(Adapted from my school newsletter column, printed Jan 2010)
Conflict
That awful “C” word! Don’t know too many people who like it.
As a young mom, I never really minded changing diapers. (Did eight in one hour once between twins and toddlers.) Didn’t even mind getting up in the middle of the night.
But I hated the refereeing!
Figuring out the he said/ she saids. Figuring out who started it. Figuring out what should happen next.
It was exhausting!
To be honest, it’s not much easier with adults. Sometimes it’s even harder. And as a family/ group/ community grows, both in age and in numbers—passing that newlywed stage, losing that “new house smell,” getting finger prints on the walls, …we start noticing each other’s socks on the floor, the toilet paper roll put on the wrong way, the toilet seat left up. (Did I just say that on my website??!)

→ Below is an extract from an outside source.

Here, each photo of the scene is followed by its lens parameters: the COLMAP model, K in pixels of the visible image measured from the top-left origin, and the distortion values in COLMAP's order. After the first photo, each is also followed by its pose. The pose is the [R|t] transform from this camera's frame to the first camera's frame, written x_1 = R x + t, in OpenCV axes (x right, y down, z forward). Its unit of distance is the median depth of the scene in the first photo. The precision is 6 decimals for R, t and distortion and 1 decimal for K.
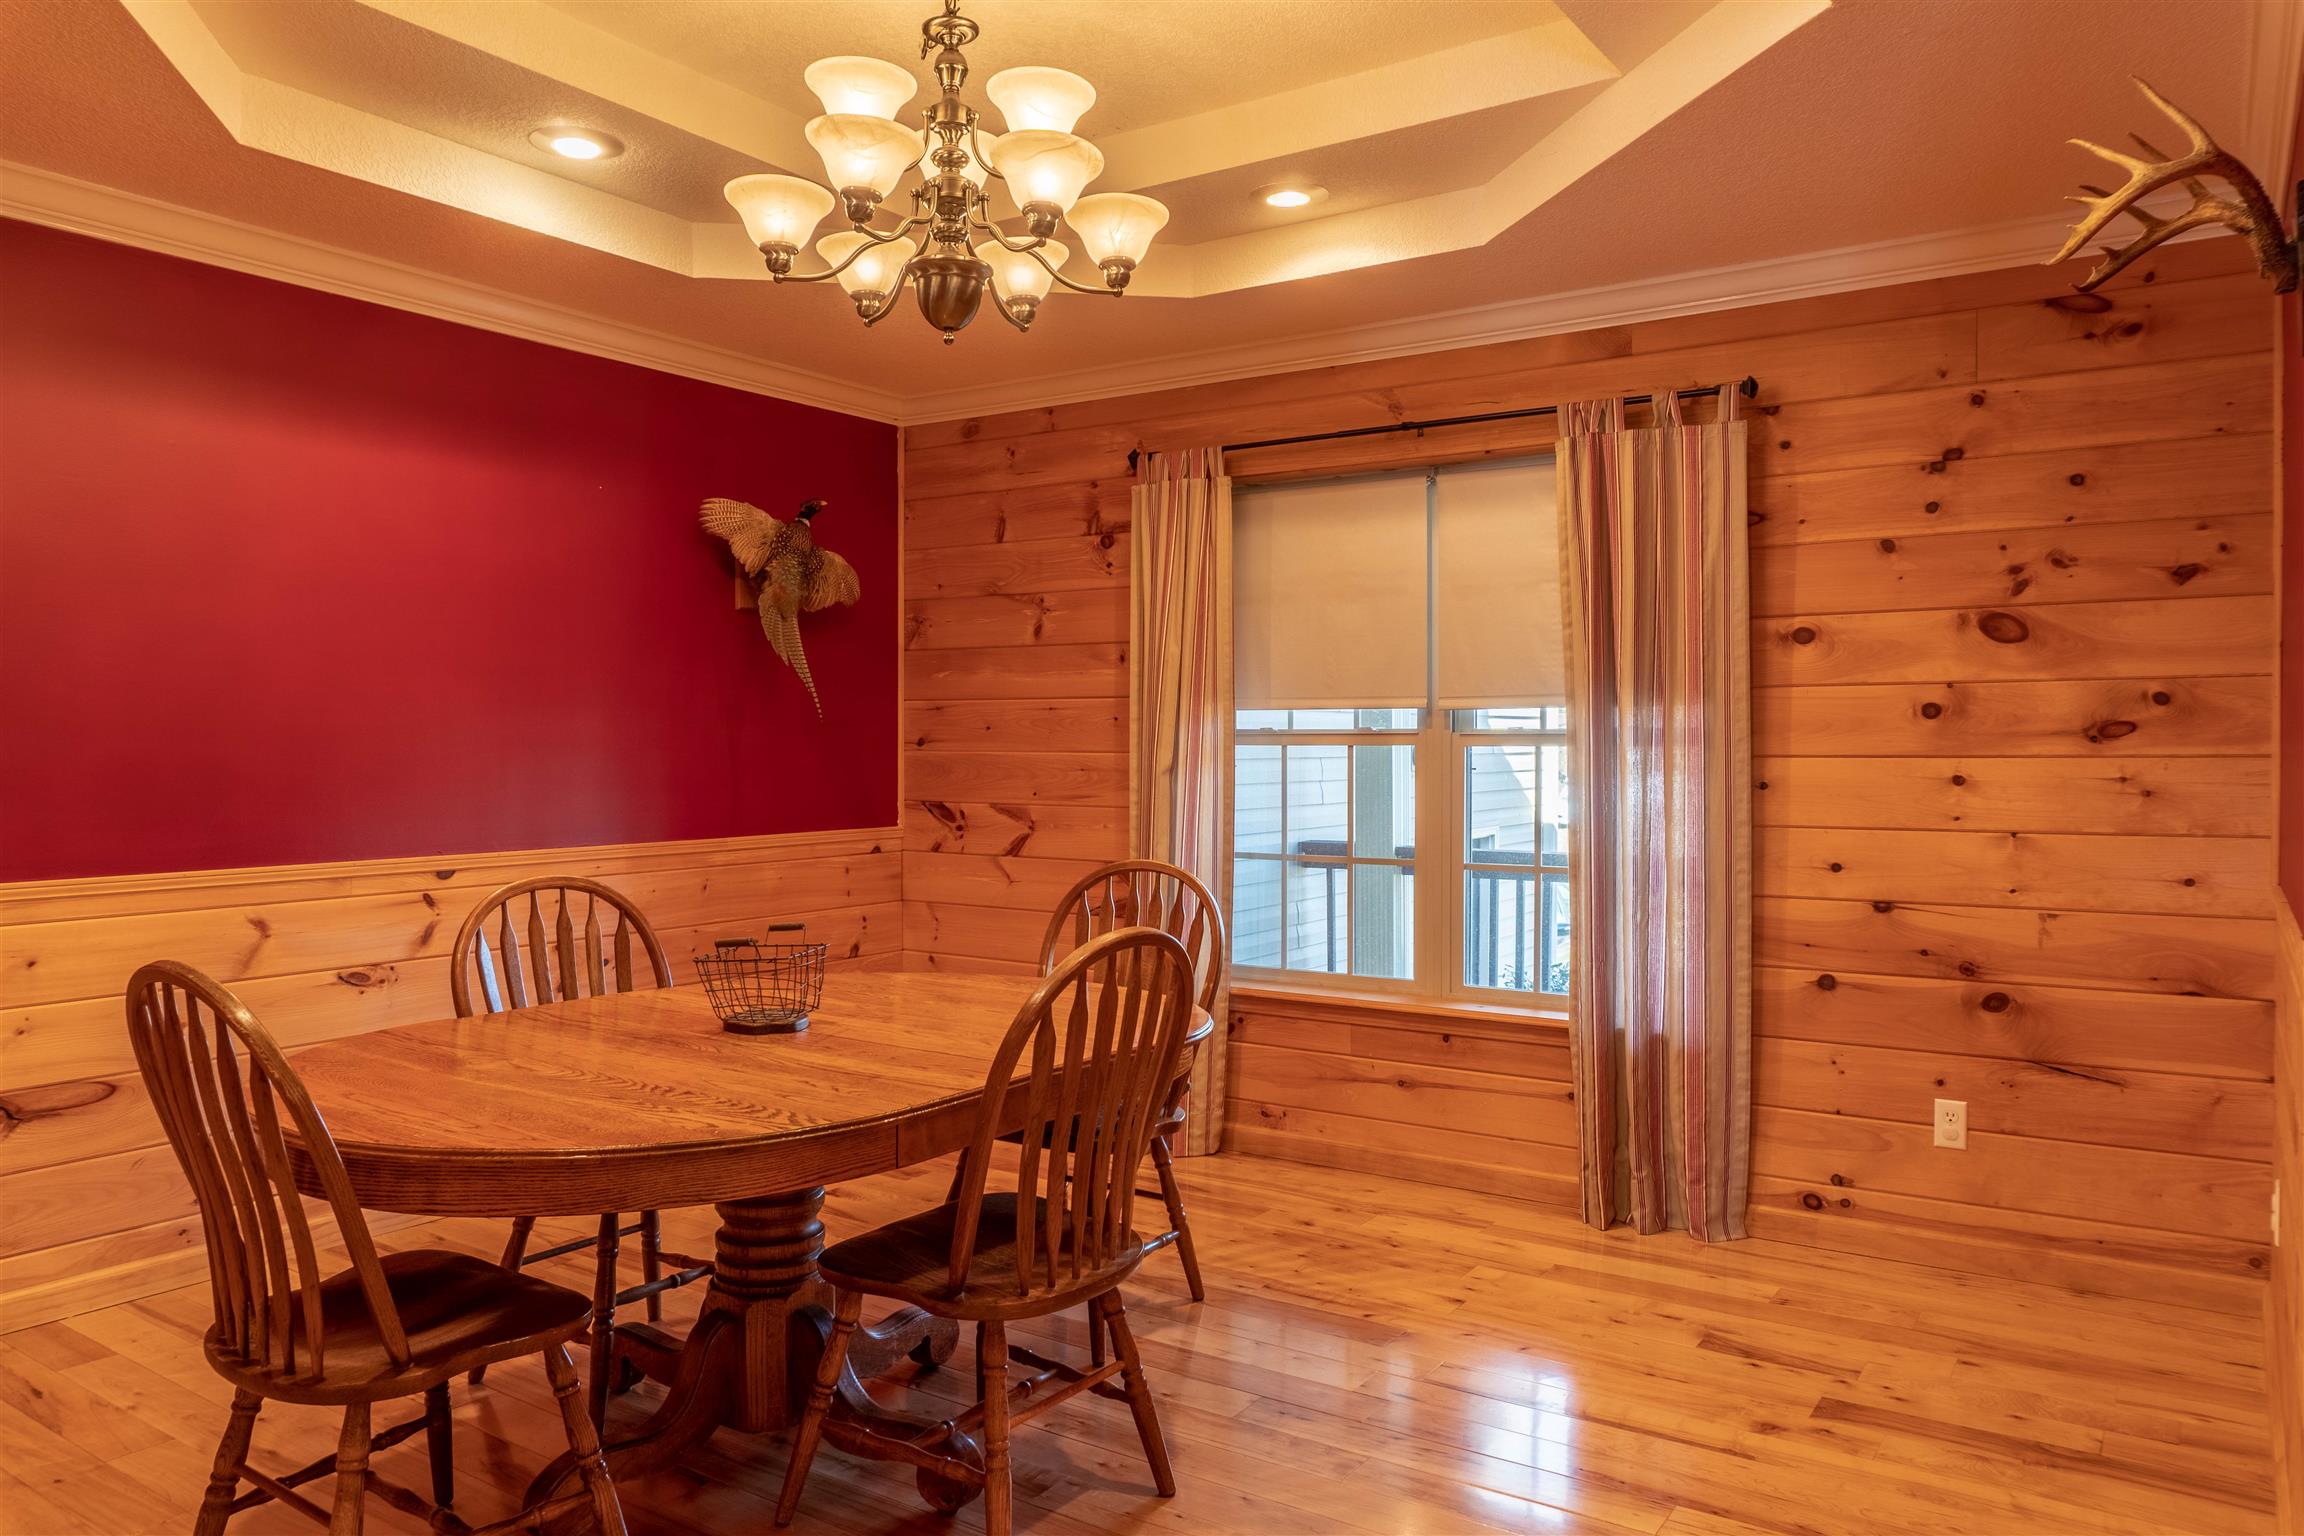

Often we don’t want to say it. Don’t want to talk about it. At least not to the person that it involves. Just keep functioning—and fuming. And soon, problems that are really small have built to enormous proportions.
Are we there? At that enormous stage? Maybe not. But maybe our seams are starting to burst a bit, and we’re struggling to stay connected. To stay working together.
If we learn to work through the socks and the paper rolls and the seats, we can continue to build on our great foundation. Because what every counselor and psychologist will tell you is that having conflict is not the problem. In fact, “no conflict” really means “no communication.”
No communication? Now you really have a problem!
The problem is when we don’t deal with the conflict. —Or maybe I should say, when we don’t deal with it well. Kindly, respectfully,… Yes, and with hard work. Sometimes it’s easier to make snide comments. Talk behind each other’s backs. With Whatevers, and “Talk to the hand” or whatever the new phrase is now. Sooner or later it happens in every group.
But what if instead, we embraced the commitment to work through our conflict. Recently I heard a complaint that came down through the grapevine. I was flabbergasted. Actually stood speechless. Because the person who said it had a completely different memory of a series of events than I. So what now? Does the friendship end? The relationship’s severed?
Truly, it starts with both people deciding to be adults. To talk. Listen. Together—not with everyone else and their brothers. We teach our kids to do it. But somehow those socks and toilet paper rolls seem to follow a different rule. If we play by the same rules that we teach our kids, these conflicts will not only not ruin us. They will make us stronger. More mature.
Yes, those newlywed years are fun. Exciting. But the years following, when you really start to be comfortable with one another, when you’ve started to build traditions and memories—those are the rich years. And those socks on the floor? Nothing more than a sign of a hard day’s work. Deal with them quickly, and they’re washed clean and put away, ready to start again the next day.
When we find ourselves tired, conflicts are bound to rise. But what do you say? Will you commit with me—not to let a turn of a paper roll create cracks in our foundation?